İş kolikler de işe adanmış çalışanlara benzer şekilde hem fiziksel hem de zihinsel olarak kendilerini yaptıkları işe vermelerine rağmen, işe adanmışlıktan farklı olarak bu durum bireyde pozitif duygu durumu yaratmamaktadır. Bu nedenle iş kolikler de işlerinde yüksek enerji düzeyine sahip, aktif birer çalışan oldukları halde bu kişilerde adanmış çalışanlarda olduğu gibi tatmin ve memnuniyet duygusu çok daha düşük bir düzeyde gelişmektedir (Salanova vd., 2014: 77). Bununla birlikte iş kolikler iş zamanları dışında da işi düşünmekte ve adanmışlıkta oluşan yoğunlaşmanın ötesinde sıklıkla işten kopamama davranışı göstermektedir. Bu açıdan adanmışlığı oluşturan yüksek enerji (dinçlik), adanma ve yoğunlaşma davranışlarının işkoliklik ile benzerlik gösterdiği düşünülse de işe adanmış çalışanlar iş koliklerin yaşadıkları iş konusunda takıntılı olma eğilimini göstermemektedir (Bakker vd., 2008: 190).

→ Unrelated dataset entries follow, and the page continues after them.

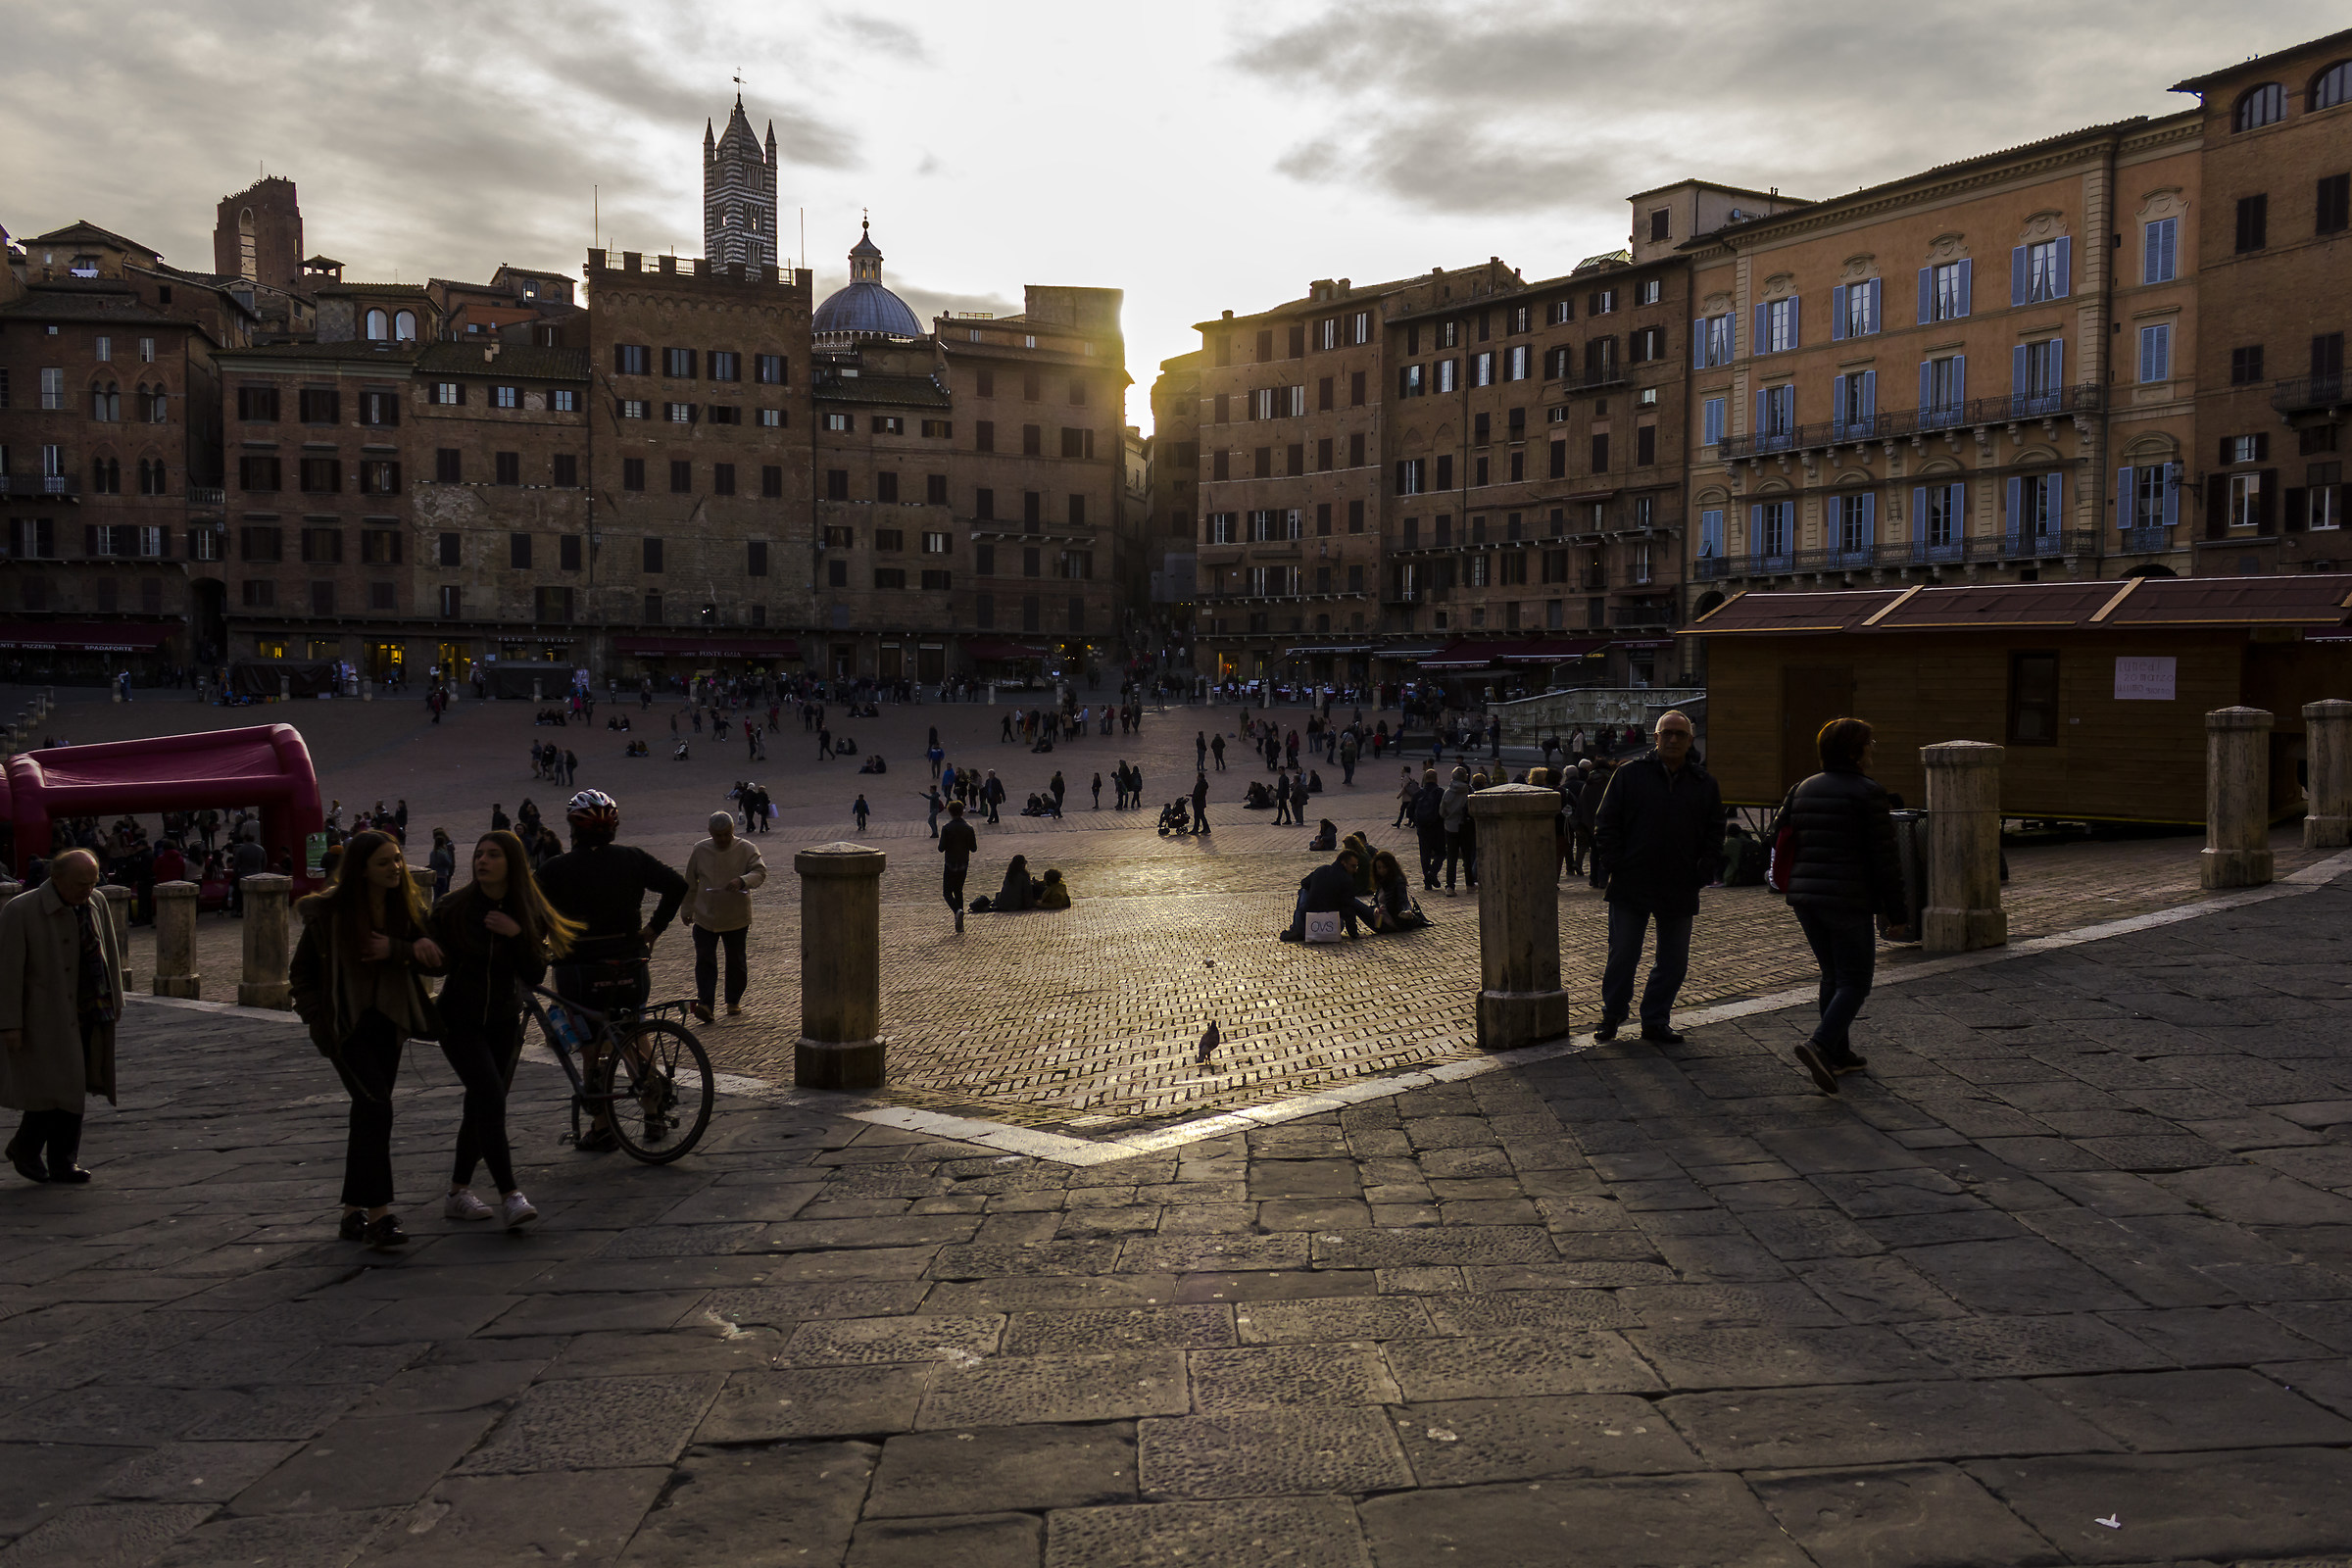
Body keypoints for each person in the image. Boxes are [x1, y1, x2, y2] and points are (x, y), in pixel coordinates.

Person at [288, 831, 447, 1249]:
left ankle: (350, 1213)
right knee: (377, 1107)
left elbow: (437, 961)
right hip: (345, 1027)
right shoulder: (329, 913)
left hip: (389, 1023)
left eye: (397, 859)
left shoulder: (407, 910)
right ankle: (380, 1215)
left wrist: (400, 949)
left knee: (368, 1112)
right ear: (361, 869)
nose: (395, 867)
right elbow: (301, 974)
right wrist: (316, 1019)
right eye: (384, 862)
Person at [429, 830, 579, 1231]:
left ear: (511, 862)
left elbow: (533, 972)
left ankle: (458, 1192)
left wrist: (517, 935)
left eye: (494, 855)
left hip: (502, 1021)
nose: (483, 861)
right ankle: (510, 1194)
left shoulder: (526, 910)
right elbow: (437, 964)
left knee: (480, 1106)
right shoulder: (454, 907)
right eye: (479, 854)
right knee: (491, 1098)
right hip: (458, 1019)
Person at [536, 791, 688, 1151]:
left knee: (593, 1045)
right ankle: (653, 1115)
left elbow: (533, 912)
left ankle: (602, 1127)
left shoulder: (555, 868)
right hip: (630, 962)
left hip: (580, 970)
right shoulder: (632, 859)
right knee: (634, 1032)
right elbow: (677, 885)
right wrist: (653, 929)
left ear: (573, 829)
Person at [1781, 717, 1909, 1095]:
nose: (1874, 748)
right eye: (1870, 743)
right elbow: (1885, 859)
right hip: (1847, 898)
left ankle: (1840, 1053)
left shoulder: (1802, 787)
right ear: (1855, 751)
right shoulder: (1868, 792)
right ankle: (1820, 1045)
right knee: (1855, 981)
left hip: (1806, 897)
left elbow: (1780, 836)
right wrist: (1897, 914)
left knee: (1833, 976)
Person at [1591, 710, 1724, 1045]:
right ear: (1656, 737)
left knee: (1674, 959)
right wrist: (1615, 863)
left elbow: (1714, 830)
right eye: (1668, 733)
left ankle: (1655, 1018)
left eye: (1681, 734)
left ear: (1691, 740)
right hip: (1631, 880)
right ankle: (1613, 1013)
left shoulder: (1703, 783)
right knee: (1623, 953)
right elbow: (1606, 822)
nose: (1674, 739)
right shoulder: (1629, 775)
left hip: (1680, 881)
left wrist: (1703, 868)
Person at [0, 851, 124, 1184]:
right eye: (80, 884)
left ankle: (61, 1160)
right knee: (52, 1087)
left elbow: (108, 950)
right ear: (56, 879)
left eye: (92, 882)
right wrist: (9, 1022)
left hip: (90, 1008)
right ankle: (29, 1148)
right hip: (43, 1014)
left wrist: (116, 1000)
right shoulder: (21, 911)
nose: (86, 889)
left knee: (74, 1084)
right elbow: (8, 972)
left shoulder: (96, 902)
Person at [683, 810, 765, 1024]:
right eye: (717, 835)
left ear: (732, 831)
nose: (722, 840)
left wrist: (742, 880)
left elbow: (759, 871)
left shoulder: (746, 848)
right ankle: (706, 1005)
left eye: (726, 835)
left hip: (735, 916)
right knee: (705, 960)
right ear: (710, 832)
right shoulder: (700, 849)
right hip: (705, 916)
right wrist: (686, 909)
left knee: (736, 960)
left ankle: (733, 1000)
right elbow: (690, 882)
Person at [1278, 847, 1375, 942]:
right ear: (1343, 863)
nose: (1355, 870)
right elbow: (1348, 908)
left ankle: (1295, 929)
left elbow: (1304, 883)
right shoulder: (1347, 880)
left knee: (1304, 890)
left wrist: (1317, 886)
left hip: (1308, 924)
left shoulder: (1322, 870)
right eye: (1353, 866)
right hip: (1330, 925)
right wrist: (1354, 934)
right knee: (1349, 902)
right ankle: (1298, 929)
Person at [938, 800, 977, 931]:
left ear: (950, 812)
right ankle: (960, 922)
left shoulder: (946, 828)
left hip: (950, 863)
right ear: (962, 812)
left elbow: (941, 848)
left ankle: (957, 911)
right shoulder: (969, 828)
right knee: (958, 890)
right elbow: (974, 848)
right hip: (963, 863)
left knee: (947, 892)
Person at [1440, 766, 1475, 895]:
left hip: (1450, 827)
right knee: (1467, 857)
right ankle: (1470, 884)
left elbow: (1442, 812)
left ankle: (1450, 886)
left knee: (1452, 857)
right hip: (1465, 826)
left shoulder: (1448, 792)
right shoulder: (1469, 791)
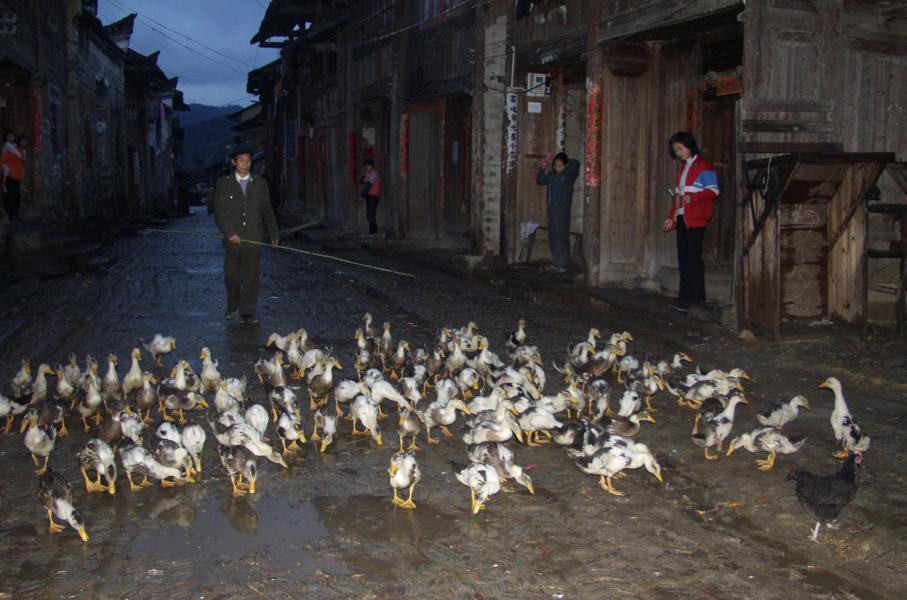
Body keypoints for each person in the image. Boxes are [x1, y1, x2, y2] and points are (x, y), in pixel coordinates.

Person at [213, 146, 279, 324]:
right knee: (231, 276)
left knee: (251, 276)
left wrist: (273, 232)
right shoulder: (224, 184)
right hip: (232, 240)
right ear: (234, 162)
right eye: (241, 160)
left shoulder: (260, 183)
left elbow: (267, 210)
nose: (245, 164)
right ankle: (233, 306)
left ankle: (247, 311)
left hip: (253, 237)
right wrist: (229, 233)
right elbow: (220, 213)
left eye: (248, 161)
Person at [662, 131, 719, 313]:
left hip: (696, 219)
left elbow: (713, 191)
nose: (678, 153)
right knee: (686, 259)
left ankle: (688, 298)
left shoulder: (704, 167)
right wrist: (672, 217)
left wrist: (692, 199)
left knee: (691, 260)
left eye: (680, 148)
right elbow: (679, 196)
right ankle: (695, 296)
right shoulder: (684, 168)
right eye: (676, 150)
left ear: (689, 146)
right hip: (683, 218)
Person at [536, 151, 580, 273]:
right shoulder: (553, 175)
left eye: (560, 165)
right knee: (554, 237)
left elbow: (576, 163)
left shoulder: (569, 175)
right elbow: (540, 180)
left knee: (562, 237)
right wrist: (544, 164)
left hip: (562, 212)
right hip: (553, 211)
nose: (557, 168)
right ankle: (556, 262)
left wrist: (560, 155)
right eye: (555, 165)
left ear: (566, 166)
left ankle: (563, 264)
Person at [0, 134, 28, 220]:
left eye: (26, 142)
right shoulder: (12, 151)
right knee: (11, 198)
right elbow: (1, 161)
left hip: (17, 178)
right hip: (10, 178)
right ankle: (11, 216)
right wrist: (6, 169)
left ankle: (16, 215)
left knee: (17, 198)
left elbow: (22, 167)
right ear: (19, 142)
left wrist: (22, 183)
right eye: (23, 142)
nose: (25, 143)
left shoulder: (23, 152)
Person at [359, 158, 380, 235]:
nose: (367, 167)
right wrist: (364, 177)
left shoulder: (374, 174)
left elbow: (368, 186)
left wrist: (361, 196)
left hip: (374, 197)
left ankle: (372, 233)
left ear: (371, 166)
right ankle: (374, 232)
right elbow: (361, 182)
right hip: (369, 197)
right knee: (369, 215)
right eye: (366, 166)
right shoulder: (368, 173)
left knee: (371, 215)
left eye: (368, 166)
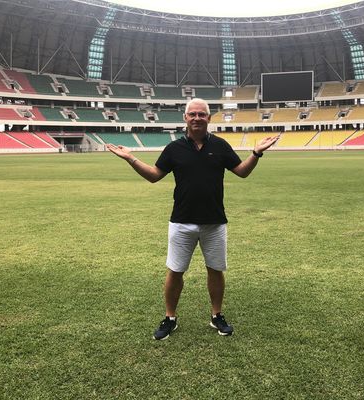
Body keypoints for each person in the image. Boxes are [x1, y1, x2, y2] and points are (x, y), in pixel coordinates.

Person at [107, 98, 279, 340]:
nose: (197, 118)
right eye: (192, 114)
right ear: (185, 118)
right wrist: (131, 159)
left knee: (216, 270)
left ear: (209, 118)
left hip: (214, 222)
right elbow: (155, 176)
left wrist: (256, 153)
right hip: (181, 221)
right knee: (175, 271)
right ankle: (170, 318)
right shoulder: (174, 149)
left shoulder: (220, 145)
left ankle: (216, 315)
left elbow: (241, 171)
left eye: (202, 114)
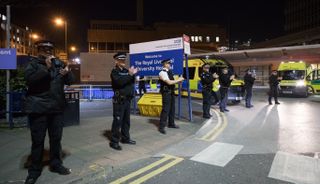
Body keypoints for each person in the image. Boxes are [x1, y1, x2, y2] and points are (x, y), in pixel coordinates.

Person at [24, 40, 74, 184]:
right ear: (38, 50)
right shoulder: (33, 64)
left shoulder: (59, 63)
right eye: (44, 49)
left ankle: (56, 164)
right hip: (38, 109)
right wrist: (46, 68)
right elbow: (29, 80)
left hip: (56, 109)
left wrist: (67, 73)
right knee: (38, 141)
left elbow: (70, 81)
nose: (47, 51)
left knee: (56, 140)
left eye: (50, 49)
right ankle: (34, 171)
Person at [110, 52, 138, 151]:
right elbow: (119, 82)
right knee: (117, 122)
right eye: (121, 60)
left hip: (127, 100)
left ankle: (126, 138)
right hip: (119, 101)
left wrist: (133, 75)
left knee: (126, 121)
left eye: (124, 60)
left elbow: (130, 82)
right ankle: (114, 142)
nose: (123, 61)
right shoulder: (114, 72)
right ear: (116, 61)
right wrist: (130, 75)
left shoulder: (127, 71)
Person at [158, 59, 184, 134]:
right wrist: (179, 80)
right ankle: (161, 127)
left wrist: (179, 82)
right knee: (166, 109)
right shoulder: (162, 73)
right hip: (166, 93)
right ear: (164, 64)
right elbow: (169, 82)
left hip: (171, 92)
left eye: (170, 63)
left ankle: (171, 123)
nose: (169, 64)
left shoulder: (170, 72)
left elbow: (173, 82)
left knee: (172, 109)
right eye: (168, 63)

İşe adanmışlığın alt boyutları olan dinçlik, yoğunlaşma ve adanmışlık ile işkoliklik ilişkisine bakıldığında, yalnızca yoğunlaşma bileşeni ile işkoliklik arasında ilişki olduğu, dinçlik ve kendini adamanın işkoliklik ile anlamlı bir ilişki göstermediği tespit edilmiştir (Kozo, 2017).

Bu iki kavram arasındaki farklılığı tespit etmek amacıyla Schaufeli vd. (2008) bu kavramların tükenmişlik ile olan ilişkilerini incelemişlerdir. Araştırma sonucunda, işkoliklik ile tükenmişlik arasında pozitif yönlü anlamlı bir ilişki tespit edilirken, işe adanmışlık ile tükenmişlik arasında negatif yönlü anlamlı bir ilişki olduğu sonucuna ulaşılmıştır. Bu açıdan işkoliklik tükenmişliğe sebep olarak kişinin sağlık durumunu olumsuz yönde etkilerken işe adanmışlığın sağlık açısından bir sorun oluşturmadığı gözlemlenmiştir (Schaufeli vd., 2008).

51

İşkolikliğin işe adanmışlığın aksine çalışanlar üzerinde fiziksel ve psikolojik iyilik hali açısından olumlu etki yaratmadığı sonraki yıllarda yapılan çalışmalarla da desteklenmektedir (Bakker vd., 2009).